Policy

Change

On super intelligence – Cal Newport in The New Yorker:

‘Suddenly, the theoretical idea of artificial general intelligence, which performs as well as or better than humans on a wide variety of tasks, seemed tantalizingly close. If the scaling law held, A.I. companies might achieve A.G.I. by pouring more money and computing power into language models. Within a year, Sam Altman, the chief executive at OpenAI, published a blog post titled “Moore’s Law for Everything,” which argued that A.I. will take over “more and more of the work that people now do” and create unimaginable wealth for the owners of capital. “This technological revolution is unstoppable,” he wrote. “The world will change so rapidly and drastically that an equally drastic change in policy will be needed to distribute this wealth and enable more people to pursue the life they want.”’

(…)

‘Then, last week, OpenAI finally released GPT-5, which many had hoped would usher in the next significant leap in A.I. capabilities. Early reviewers found some features to like. When a popular tech YouTuber, Mrwhosetheboss, asked it to create a chess game that used Pokémon as pieces, he got a significantly better result than when he used GPT-o4-mini-high, an industry-leading coding model; he also discovered that GPT-5 could write a more effective script for his YouTube channel than GPT-4o. Mrwhosetheboss was particularly enthusiastic that GPT-5 will automatically route queries to a model suited for the task, instead of requiring users to manually pick the model they want to try.

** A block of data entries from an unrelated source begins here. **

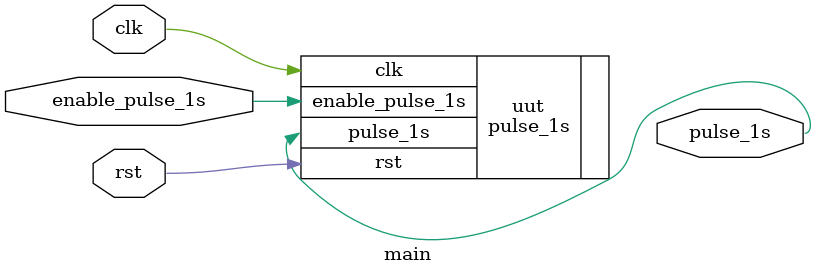
<source format=v>
module main (
    input clk, rst,
    input enable_pulse_1s,
    output reg pulse_1s
);
    
    pulse_1s uut (
        .clk(clk), 
        .enable_pulse_1s(enable_pulse_1s), 
        .rst(rst), 
        .pulse_1s(pulse_1s)
    );

endmodule
</source>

Yet he also learned that GPT-4o was clearly more successful at generating a YouTube thumbnail and a birthday-party invitation—and he had no trouble inducing GPT-5 to make up fake facts. Within hours, users began expressing disappointment with the new model on the r/ChatGPT subreddit. One post called it the “biggest piece of garbage even as a paid user.” In an Ask Me Anything (A.M.A.) session, Altman and other OpenAI engineers found themselves on the defensive, addressing complaints. Marcus summarized the release as “overdue, overhyped and underwhelming.”’

(…)

‘Last week, researchers at Arizona State University reached an even blunter conclusion: what A.I. companies call reasoning “is a brittle mirage that vanishes when it is pushed beyond training distributions.” Beating these benchmarks is different from, say, reasoning through the types of daily problems we face in our jobs. “I don’t hear a lot of companies using A.I. saying that 2025 models are a lot more useful to them than 2024 models, even though the 2025 models perform better on benchmarks,” Marcus told me. Post-training improvements don’t seem to be strengthening models as thoroughly as scaling once did. A lot of utility can come from souping up your Camry, but no amount of tweaking will turn it into a Ferrari.’

(…)

‘If these moderate views of A.I. are right, then in the next few years A.I. tools will make steady but gradual advances. Many people will use A.I. on a regular but limited basis, whether to look up information or to speed up certain annoying tasks, such as summarizing a report or writing the rough draft of an event agenda. Certain fields, like programming and academia, will change dramatically. A minority of professions, such as voice acting and social-media copywriting, might essentially disappear. But A.I. may not massively disrupt the job market, and more hyperbolic ideas like superintelligence may come to seem unserious.’

(…)

‘The whole enterprise of teaching computers to think remains mysterious. We should proceed with less hubris and more care.’

Read the article here.

Less hubris, more care.

What else is new?

We have been waiting for the paradigm shift, maybe in vain.

In the meantime, the armies are playing with AI for their war games and hoping that superintelligence will bring total victory closer.